The Cyprian chiefly, I ween, my thanks for this boon hath earned,
And next, O my lady, thou that hast reft me from the fire,
Bidding me hither to come that am nigh to ashes burned;
For fiercer than Lipara’s flame is the flame of love’s desire.
  Bethink thee, Lady Moon, whence came my love.        45
 
Oft hath it scared from her bower the maiden with passion mad,
And the bride from her lord’s warm couch.’

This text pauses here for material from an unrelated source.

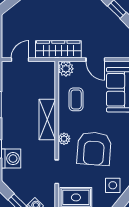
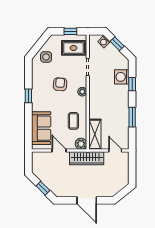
door: (20, 60) -> (115, 151), swing flipped
shelving: (47, 120) -> (95, 134), moved
armchair: (94, 149) -> (60, 84), width x0.53, depth x0.53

                        He spake; I heard and was glad,
And took him, alas! by the hand and softly drew him alow
On the soft bed by my side, and our limbs began to glow,
And hotter became our cheeks and so sweetly whispered we …        50
But I need not babble all the story, O Moon, to thee.
Love’s rites were accomplished, and we both tasted of Love’s delight;
And ever till yesterday I found favour and grace in his sight,
As he did in mine; but today, at what hour the early Dawn
Up from the sea to the sky by her fleet-foot steeds was drawn,        55
The mother of Samian Philista the flute-girl hither came,
And told me of many things, but chiefly of Delphis’ flame;
But whether to girl or boy my love now his homage pays,
She knew not surely, she said,—this only: in some love’s praise
He aye bade pour of the unmixed wine, and fled in the end,        60
Vowing to deck with flowers the house of his ‘darling friend.’
These were her words, and true are they, for aforetime he
Came oft and would leave his Dorian oil-bottle here with me.
But, alas! twelve days have gone, yet I have beheld him not,
Sure he hath some new love and me hath he quite forgot.        65
But now shall a love-charm bind him; or, if he wrong me more,
And knock not at mine, by the Fates, he shall knock at Hades’ door;
For in my coffer, O Queen, drugs baneful and deadly lie
Which an Assyrian stranger gave me in days gone by.